Thursday, 1 June 2017: 10:00
Churchill A2 (Hilton New Orleans Riverside)
For toxicology studies on carbon nanotubes or the development of nanotube-based diagnostic or therapeutic agents, it is necessary to monitor the presence of nanotubes inside organisms. Preferred monitoring methods are noninvasive and safe, and can be performed on the laboratory mice commonly used in preclinical research. To advance the in vivo optical detection of single-walled carbon nanotubes (SWCNTs), we have recently developed instrumentation and methodology called spectral triangulation. In this method the specimen is diffusely illuminated by a matrix of light-emitting diodes and the resulting short-wave infrared fluorescence from internal SWCNTs is collected by an optical fiber at or near the animal’s skin. The fluorescence is then transmitted through spectral filters to a cooled InGaAs photon counting detector sensitive to the emitted wavelengths. The high sensitivity of this system allows localized SWCNT deposits of ca. 10-8 g to be detected through 20 mm of tissue phantom. In addition, by systematically varying the position of the light collector and measuring emission intensities in two wavelength bands, we can deduce the 3D location of the SWCNT deposit by spectral triangulation computations.
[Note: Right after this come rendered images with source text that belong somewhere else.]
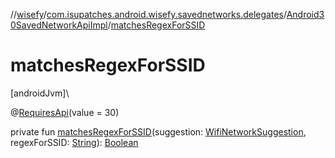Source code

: //[wisefy](../../../index.md)/[com.isupatches.android.wisefy.savednetworks.delegates](../index.md)/[Android30SavedNetworkApiImpl](index.md)/[matchesRegexForSSID](matches-regex-for-s-s-i-d.md)

# matchesRegexForSSID

[androidJvm]\

@[RequiresApi](https://developer.android.com/reference/kotlin/androidx/annotation/RequiresApi.html)(value = 30)

private fun [matchesRegexForSSID](matches-regex-for-s-s-i-d.md)(suggestion: [WifiNetworkSuggestion](https://developer.android.com/reference/kotlin/android/net/wifi/WifiNetworkSuggestion.html), regexForSSID: [String](https://kotlinlang.org/api/latest/jvm/stdlib/kotlin/-string/index.html)): [Boolean](https://kotlinlang.org/api/latest/jvm/stdlib/kotlin/-boolean/index.html)
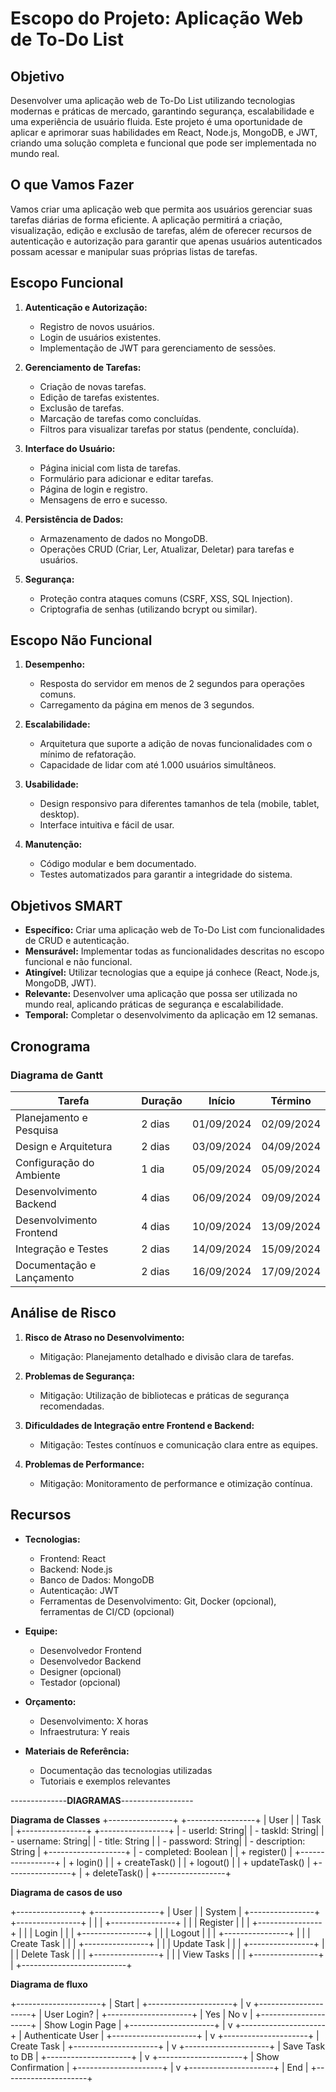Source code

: # Escopo do Projeto: Aplicação Web de To-Do List

## Objetivo

Desenvolver uma aplicação web de To-Do List utilizando tecnologias modernas e práticas de mercado, garantindo segurança, escalabilidade e uma experiência de usuário fluida. Este projeto é uma oportunidade de aplicar e aprimorar suas habilidades em React, Node.js, MongoDB, e JWT, criando uma solução completa e funcional que pode ser implementada no mundo real.

## O que Vamos Fazer

Vamos criar uma aplicação web que permita aos usuários gerenciar suas tarefas diárias de forma eficiente. A aplicação permitirá a criação, visualização, edição e exclusão de tarefas, além de oferecer recursos de autenticação e autorização para garantir que apenas usuários autenticados possam acessar e manipular suas próprias listas de tarefas.

## Escopo Funcional

1. **Autenticação e Autorização:**
   - Registro de novos usuários.
   - Login de usuários existentes.
   - Implementação de JWT para gerenciamento de sessões.

2. **Gerenciamento de Tarefas:**
   - Criação de novas tarefas.
   - Edição de tarefas existentes.
   - Exclusão de tarefas.
   - Marcação de tarefas como concluídas.
   - Filtros para visualizar tarefas por status (pendente, concluída).

3. **Interface do Usuário:**
   - Página inicial com lista de tarefas.
   - Formulário para adicionar e editar tarefas.
   - Página de login e registro.
   - Mensagens de erro e sucesso.

4. **Persistência de Dados:**
   - Armazenamento de dados no MongoDB.
   - Operações CRUD (Criar, Ler, Atualizar, Deletar) para tarefas e usuários.

5. **Segurança:**
   - Proteção contra ataques comuns (CSRF, XSS, SQL Injection).
   - Criptografia de senhas (utilizando bcrypt ou similar).

## Escopo Não Funcional

1. **Desempenho:**
   - Resposta do servidor em menos de 2 segundos para operações comuns.
   - Carregamento da página em menos de 3 segundos.

2. **Escalabilidade:**
   - Arquitetura que suporte a adição de novas funcionalidades com o mínimo de refatoração.
   - Capacidade de lidar com até 1.000 usuários simultâneos.


3. **Usabilidade:**
   - Design responsivo para diferentes tamanhos de tela (mobile, tablet, desktop).
   - Interface intuitiva e fácil de usar.

4. **Manutenção:**
   - Código modular e bem documentado.
   - Testes automatizados para garantir a integridade do sistema.

## Objetivos SMART

- **Específico:** Criar uma aplicação web de To-Do List com funcionalidades de CRUD e autenticação.
- **Mensurável:** Implementar todas as funcionalidades descritas no escopo funcional e não funcional.
- **Atingível:** Utilizar tecnologias que a equipe já conhece (React, Node.js, MongoDB, JWT).
- **Relevante:** Desenvolver uma aplicação que possa ser utilizada no mundo real, aplicando práticas de segurança e escalabilidade.
- **Temporal:** Completar o desenvolvimento da aplicação em 12 semanas.

## Cronograma

### Diagrama de Gantt

| Tarefa                   | Duração  | Início      | Término     |
|--------------------------|----------|-------------|-------------|
| Planejamento e Pesquisa  | 2 dias    | 01/09/2024  | 02/09/2024  |
| Design e Arquitetura     | 2 dias    | 03/09/2024  | 04/09/2024  |
| Configuração do Ambiente | 1 dia     | 05/09/2024  | 05/09/2024  |
| Desenvolvimento Backend  | 4 dias    | 06/09/2024  | 09/09/2024  |
| Desenvolvimento Frontend | 4 dias    | 10/09/2024  | 13/09/2024  |
| Integração e Testes     | 2 dias    | 14/09/2024  | 15/09/2024  |
| Documentação e Lançamento| 2 dias    | 16/09/2024  | 17/09/2024  |

## Análise de Risco

1. **Risco de Atraso no Desenvolvimento:**
   - Mitigação: Planejamento detalhado e divisão clara de tarefas.

2. **Problemas de Segurança:**
   - Mitigação: Utilização de bibliotecas e práticas de segurança recomendadas.

3. **Dificuldades de Integração entre Frontend e Backend:**
   - Mitigação: Testes contínuos e comunicação clara entre as equipes.

4. **Problemas de Performance:**
   - Mitigação: Monitoramento de performance e otimização contínua.

## Recursos

- **Tecnologias:**
  - Frontend: React
  - Backend: Node.js
  - Banco de Dados: MongoDB
  - Autenticação: JWT
  - Ferramentas de Desenvolvimento: Git, Docker (opcional), ferramentas de CI/CD (opcional)

- **Equipe:**
  - Desenvolvedor Frontend
  - Desenvolvedor Backend
  - Designer (opcional)
  - Testador (opcional)

- **Orçamento:**
  - Desenvolvimento: X horas
  - Infraestrutura: Y reais

- **Materiais de Referência:**
  - Documentação das tecnologias utilizadas
  - Tutoriais e exemplos relevantes

--------------**DIAGRAMAS**------------------

**Diagrama de Classes**
+----------------+         +-----------------+
|    User        |         |    Task         |
+----------------+         +-----------------+
| - userId: String|        | - taskId: String|
| - username: String|      | - title: String |
| - password: String|      | - description: String |
+-------------------+      | - completed: Boolean |
| + register()   |         +-----------------+
| + login()      |         | + createTask()  |
| + logout()     |         | + updateTask()  |
+----------------+         | + deleteTask()  |
                           +-----------------+

**Diagrama de casos de uso**

+----------------+         +----------------+
|    User        |         |   System       |
+----------------+         +----------------+
       |                          |
       |  +----------------+      |
       |  | Register        |     |
       |  +----------------+      |
       |  | Login           |     |
       |  +----------------+      |
       |  | Logout          |     |
       |  +----------------+      |
       |  | Create Task     |     |
       |  +----------------+      |
       |  | Update Task     |     |
       |  +----------------+      |
       |  | Delete Task     |     |
       |  +----------------+      |
       |  | View Tasks      |     |
       |  +----------------+      |
       +--------------------------+

**Diagrama de fluxo**

+---------------------+
|   Start             |
+---------------------+
          |
          v
+---------------------+
|   User Login?       |
+---------------------+
  | Yes           | No
  v                |
+---------------------+
|   Show Login Page   |
+---------------------+
          |
          v
+---------------------+
|   Authenticate User |
+---------------------+
          |
          v
+---------------------+
|   Create Task       |
+---------------------+
          |
          v
+---------------------+
|   Save Task to DB   |
+---------------------+
          |
          v
+---------------------+
|   Show Confirmation |
+---------------------+
          |
          v
+---------------------+
|       End           |
+---------------------+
Here we report refinements to the method and performance tests with live mouse specimens. The current LED excitation matrix emits at a longer wavelength (near 736 nm) to give higher penetration and reduced SWIR autofluorescence. A new specimen holder gently squeezes the mouse against a thin fused silica window, allowing the light collection fiber to translate only in a plane to significantly reduce scan times. Results on sensitivity limits and 3D triangulation accuracy will be presented from tests in which SWCNTs in Matrigel are implanted into mouse ovaries to simulate an antibody-targeted diagnostic application.
References
C.-W.Lin, S. M. Bachilo, M. Vu, K. M. Beckingham, and R. B.Weisman, Spectral Triangulation: a 3D Method for Locating Single-Walled Carbon Nanotubes in vivo, Nanoscale 8, 10348-10357 (2016).
C.-W. Lin and R. B. Weisman, In vivo Detection of Single-Walled Carbon Nanotubes: Progress and Challenges, Nanomedicine 11, 2885-2888 (2016).